**DESCRIPTION OF THE TASK**
Copy out each of the entries below line for line, with no changes.

------ INPUT MATERIAL

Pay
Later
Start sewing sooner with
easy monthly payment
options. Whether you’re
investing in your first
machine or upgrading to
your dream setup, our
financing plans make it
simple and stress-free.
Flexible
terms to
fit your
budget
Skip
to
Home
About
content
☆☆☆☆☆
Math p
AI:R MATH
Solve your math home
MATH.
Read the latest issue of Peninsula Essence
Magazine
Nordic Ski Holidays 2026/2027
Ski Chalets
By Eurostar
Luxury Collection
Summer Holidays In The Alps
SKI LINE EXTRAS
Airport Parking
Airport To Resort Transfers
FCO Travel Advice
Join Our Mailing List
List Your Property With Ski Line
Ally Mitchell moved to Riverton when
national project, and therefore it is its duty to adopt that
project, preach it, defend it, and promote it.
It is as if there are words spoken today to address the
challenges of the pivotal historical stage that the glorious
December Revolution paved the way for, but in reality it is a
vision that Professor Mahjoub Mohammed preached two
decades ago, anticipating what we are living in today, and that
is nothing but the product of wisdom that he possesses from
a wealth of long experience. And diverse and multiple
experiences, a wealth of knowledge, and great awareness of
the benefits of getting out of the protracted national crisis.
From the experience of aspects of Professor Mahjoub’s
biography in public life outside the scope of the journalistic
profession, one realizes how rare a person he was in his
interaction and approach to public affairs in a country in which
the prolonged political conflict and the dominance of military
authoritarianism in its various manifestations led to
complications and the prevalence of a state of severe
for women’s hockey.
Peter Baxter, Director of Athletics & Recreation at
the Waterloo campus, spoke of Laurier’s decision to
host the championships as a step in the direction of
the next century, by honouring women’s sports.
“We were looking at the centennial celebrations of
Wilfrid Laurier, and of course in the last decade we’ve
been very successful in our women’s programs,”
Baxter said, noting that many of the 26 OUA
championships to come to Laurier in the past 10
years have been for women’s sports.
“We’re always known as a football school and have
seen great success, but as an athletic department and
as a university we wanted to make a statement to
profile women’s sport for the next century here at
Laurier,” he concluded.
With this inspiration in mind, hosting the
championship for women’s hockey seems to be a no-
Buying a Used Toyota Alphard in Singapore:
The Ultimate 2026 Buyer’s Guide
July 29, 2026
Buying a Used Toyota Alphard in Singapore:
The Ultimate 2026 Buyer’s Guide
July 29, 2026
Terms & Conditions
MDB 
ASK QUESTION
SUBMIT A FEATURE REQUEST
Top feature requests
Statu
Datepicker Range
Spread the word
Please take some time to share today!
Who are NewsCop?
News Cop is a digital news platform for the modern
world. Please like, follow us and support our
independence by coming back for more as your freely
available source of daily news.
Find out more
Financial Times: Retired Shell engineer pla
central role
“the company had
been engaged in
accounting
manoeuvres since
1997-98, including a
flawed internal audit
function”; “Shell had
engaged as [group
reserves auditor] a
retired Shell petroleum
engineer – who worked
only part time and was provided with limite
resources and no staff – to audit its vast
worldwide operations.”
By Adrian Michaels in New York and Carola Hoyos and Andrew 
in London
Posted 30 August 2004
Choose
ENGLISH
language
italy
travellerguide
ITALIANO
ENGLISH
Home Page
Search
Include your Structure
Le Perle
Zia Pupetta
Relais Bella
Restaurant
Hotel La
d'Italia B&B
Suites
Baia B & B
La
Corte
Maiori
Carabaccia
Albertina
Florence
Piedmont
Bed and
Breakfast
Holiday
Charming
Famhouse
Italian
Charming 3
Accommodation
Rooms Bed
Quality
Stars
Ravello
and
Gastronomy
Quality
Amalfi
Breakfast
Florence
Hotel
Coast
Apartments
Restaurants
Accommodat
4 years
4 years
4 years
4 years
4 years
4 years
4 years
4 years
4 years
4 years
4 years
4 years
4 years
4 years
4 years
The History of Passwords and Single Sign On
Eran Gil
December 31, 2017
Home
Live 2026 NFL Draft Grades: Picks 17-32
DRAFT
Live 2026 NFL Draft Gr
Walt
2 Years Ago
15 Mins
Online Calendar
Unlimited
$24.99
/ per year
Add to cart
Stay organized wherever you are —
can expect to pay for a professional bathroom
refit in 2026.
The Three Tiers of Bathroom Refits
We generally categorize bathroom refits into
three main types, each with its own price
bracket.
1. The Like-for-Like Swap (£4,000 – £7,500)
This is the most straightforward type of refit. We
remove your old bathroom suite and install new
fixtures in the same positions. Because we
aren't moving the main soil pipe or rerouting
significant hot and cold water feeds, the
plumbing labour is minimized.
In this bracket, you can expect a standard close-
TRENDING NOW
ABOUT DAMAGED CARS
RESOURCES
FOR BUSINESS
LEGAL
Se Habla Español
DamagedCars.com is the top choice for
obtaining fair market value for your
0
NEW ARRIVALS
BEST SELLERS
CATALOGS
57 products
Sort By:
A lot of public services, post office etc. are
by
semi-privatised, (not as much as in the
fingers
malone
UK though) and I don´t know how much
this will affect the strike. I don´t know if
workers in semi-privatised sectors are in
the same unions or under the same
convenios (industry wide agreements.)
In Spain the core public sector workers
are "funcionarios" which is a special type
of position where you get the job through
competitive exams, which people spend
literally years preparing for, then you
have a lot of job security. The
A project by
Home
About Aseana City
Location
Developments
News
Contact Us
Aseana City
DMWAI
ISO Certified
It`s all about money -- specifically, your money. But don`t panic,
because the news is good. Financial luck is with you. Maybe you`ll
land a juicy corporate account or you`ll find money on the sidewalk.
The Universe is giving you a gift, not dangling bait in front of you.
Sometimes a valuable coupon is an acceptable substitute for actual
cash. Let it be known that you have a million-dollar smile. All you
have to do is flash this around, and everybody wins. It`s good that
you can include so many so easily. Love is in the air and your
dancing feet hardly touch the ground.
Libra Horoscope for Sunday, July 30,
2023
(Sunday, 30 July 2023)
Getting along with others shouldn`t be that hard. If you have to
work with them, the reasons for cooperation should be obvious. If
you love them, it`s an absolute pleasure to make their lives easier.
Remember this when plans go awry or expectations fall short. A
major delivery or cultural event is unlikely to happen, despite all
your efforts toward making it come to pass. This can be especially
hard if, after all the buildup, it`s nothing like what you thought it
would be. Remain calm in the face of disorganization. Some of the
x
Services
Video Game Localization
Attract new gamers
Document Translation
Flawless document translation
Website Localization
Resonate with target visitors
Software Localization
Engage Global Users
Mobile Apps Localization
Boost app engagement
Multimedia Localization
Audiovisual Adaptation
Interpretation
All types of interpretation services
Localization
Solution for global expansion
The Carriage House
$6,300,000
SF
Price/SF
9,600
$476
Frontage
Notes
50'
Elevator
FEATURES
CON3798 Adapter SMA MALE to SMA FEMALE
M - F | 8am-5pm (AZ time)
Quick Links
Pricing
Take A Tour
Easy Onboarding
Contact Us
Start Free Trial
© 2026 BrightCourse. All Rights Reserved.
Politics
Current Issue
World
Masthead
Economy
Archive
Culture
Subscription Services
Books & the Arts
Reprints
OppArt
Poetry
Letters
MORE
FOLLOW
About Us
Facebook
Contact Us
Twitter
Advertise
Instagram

------------

**ANSWER BELOW**
Pay
Later
Start sewing sooner with
easy monthly payment
options. Whether you’re
investing in your first
machine or upgrading to
your dream setup, our
financing plans make it
simple and stress-free.
Flexible
terms to
fit your
budget
Skip
to
Home
About
content
☆☆☆☆☆
Math p
AI:R MATH
Solve your math home
MATH.
Read the latest issue of Peninsula Essence
Magazine
Nordic Ski Holidays 2026/2027
Ski Chalets
By Eurostar
Luxury Collection
Summer Holidays In The Alps
SKI LINE EXTRAS
Airport Parking
Airport To Resort Transfers
FCO Travel Advice
Join Our Mailing List
List Your Property With Ski Line
Ally Mitchell moved to Riverton when
national project, and therefore it is its duty to adopt that
project, preach it, defend it, and promote it.
It is as if there are words spoken today to address the
challenges of the pivotal historical stage that the glorious
December Revolution paved the way for, but in reality it is a
vision that Professor Mahjoub Mohammed preached two
decades ago, anticipating what we are living in today, and that
is nothing but the product of wisdom that he possesses from
a wealth of long experience. And diverse and multiple
experiences, a wealth of knowledge, and great awareness of
the benefits of getting out of the protracted national crisis.
From the experience of aspects of Professor Mahjoub’s
biography in public life outside the scope of the journalistic
profession, one realizes how rare a person he was in his
interaction and approach to public affairs in a country in which
the prolonged political conflict and the dominance of military
authoritarianism in its various manifestations led to
complications and the prevalence of a state of severe
for women’s hockey.
Peter Baxter, Director of Athletics & Recreation at
the Waterloo campus, spoke of Laurier’s decision to
host the championships as a step in the direction of
the next century, by honouring women’s sports.
“We were looking at the centennial celebrations of
Wilfrid Laurier, and of course in the last decade we’ve
been very successful in our women’s programs,”
Baxter said, noting that many of the 26 OUA
championships to come to Laurier in the past 10
years have been for women’s sports.
“We’re always known as a football school and have
seen great success, but as an athletic department and
as a university we wanted to make a statement to
profile women’s sport for the next century here at
Laurier,” he concluded.
With this inspiration in mind, hosting the
championship for women’s hockey seems to be a no-
Buying a Used Toyota Alphard in Singapore:
The Ultimate 2026 Buyer’s Guide
July 29, 2026
Buying a Used Toyota Alphard in Singapore:
The Ultimate 2026 Buyer’s Guide
July 29, 2026
Terms & Conditions
MDB 
ASK QUESTION
SUBMIT A FEATURE REQUEST
Top feature requests
Statu
Datepicker Range
Spread the word
Please take some time to share today!
Who are NewsCop?
News Cop is a digital news platform for the modern
world. Please like, follow us and support our
independence by coming back for more as your freely
available source of daily news.
Find out more
Financial Times: Retired Shell engineer pla
central role
“the company had
been engaged in
accounting
manoeuvres since
1997-98, including a
flawed internal audit
function”; “Shell had
engaged as [group
reserves auditor] a
retired Shell petroleum
engineer – who worked
only part time and was provided with limite
resources and no staff – to audit its vast
worldwide operations.”
By Adrian Michaels in New York and Carola Hoyos and Andrew 
in London
Posted 30 August 2004
Choose
ENGLISH
language
italy
travellerguide
ITALIANO
ENGLISH
Home Page
Search
Include your Structure
Le Perle
Zia Pupetta
Relais Bella
Restaurant
Hotel La
d'Italia B&B
Suites
Baia B & B
La
Corte
Maiori
Carabaccia
Albertina
Florence
Piedmont
Bed and
Breakfast
Holiday
Charming
Famhouse
Italian
Charming 3
Accommodation
Rooms Bed
Quality
Stars
Ravello
and
Gastronomy
Quality
Amalfi
Breakfast
Florence
Hotel
Coast
Apartments
Restaurants
Accommodat
4 years
4 years
4 years
4 years
4 years
4 years
4 years
4 years
4 years
4 years
4 years
4 years
4 years
4 years
4 years
The History of Passwords and Single Sign On
Eran Gil
December 31, 2017
Home
Live 2026 NFL Draft Grades: Picks 17-32
DRAFT
Live 2026 NFL Draft Gr
Walt
2 Years Ago
15 Mins
Online Calendar
Unlimited
$24.99
/ per year
Add to cart
Stay organized wherever you are —
can expect to pay for a professional bathroom
refit in 2026.
The Three Tiers of Bathroom Refits
We generally categorize bathroom refits into
three main types, each with its own price
bracket.
1. The Like-for-Like Swap (£4,000 – £7,500)
This is the most straightforward type of refit. We
remove your old bathroom suite and install new
fixtures in the same positions. Because we
aren't moving the main soil pipe or rerouting
significant hot and cold water feeds, the
plumbing labour is minimized.
In this bracket, you can expect a standard close-
TRENDING NOW
ABOUT DAMAGED CARS
RESOURCES
FOR BUSINESS
LEGAL
Se Habla Español
DamagedCars.com is the top choice for
obtaining fair market value for your
0
NEW ARRIVALS
BEST SELLERS
CATALOGS
57 products
Sort By:
A lot of public services, post office etc. are
by
semi-privatised, (not as much as in the
fingers
malone
UK though) and I don´t know how much
this will affect the strike. I don´t know if
workers in semi-privatised sectors are in
the same unions or under the same
convenios (industry wide agreements.)
In Spain the core public sector workers
are "funcionarios" which is a special type
of position where you get the job through
competitive exams, which people spend
literally years preparing for, then you
have a lot of job security. The
A project by
Home
About Aseana City
Location
Developments
News
Contact Us
Aseana City
DMWAI
ISO Certified
It`s all about money -- specifically, your money. But don`t panic,
because the news is good. Financial luck is with you. Maybe you`ll
land a juicy corporate account or you`ll find money on the sidewalk.
The Universe is giving you a gift, not dangling bait in front of you.
Sometimes a valuable coupon is an acceptable substitute for actual
cash. Let it be known that you have a million-dollar smile. All you
have to do is flash this around, and everybody wins. It`s good that
you can include so many so easily. Love is in the air and your
dancing feet hardly touch the ground.
Libra Horoscope for Sunday, July 30,
2023
(Sunday, 30 July 2023)
Getting along with others shouldn`t be that hard. If you have to
work with them, the reasons for cooperation should be obvious. If
you love them, it`s an absolute pleasure to make their lives easier.
Remember this when plans go awry or expectations fall short. A
major delivery or cultural event is unlikely to happen, despite all
your efforts toward making it come to pass. This can be especially
hard if, after all the buildup, it`s nothing like what you thought it
would be. Remain calm in the face of disorganization. Some of the
x
Services
Video Game Localization
Attract new gamers
Document Translation
Flawless document translation
Website Localization
Resonate with target visitors
Software Localization
Engage Global Users
Mobile Apps Localization
Boost app engagement
Multimedia Localization
Audiovisual Adaptation
Interpretation
All types of interpretation services
Localization
Solution for global expansion
The Carriage House
$6,300,000
SF
Price/SF
9,600
$476
Frontage
Notes
50'
Elevator
FEATURES
CON3798 Adapter SMA MALE to SMA FEMALE
M - F | 8am-5pm (AZ time)
Quick Links
Pricing
Take A Tour
Easy Onboarding
Contact Us
Start Free Trial
© 2026 BrightCourse. All Rights Reserved.
Politics
Current Issue
World
Masthead
Economy
Archive
Culture
Subscription Services
Books & the Arts
Reprints
OppArt
Poetry
Letters
MORE
FOLLOW
About Us
Facebook
Contact Us
Twitter
Advertise
Instagram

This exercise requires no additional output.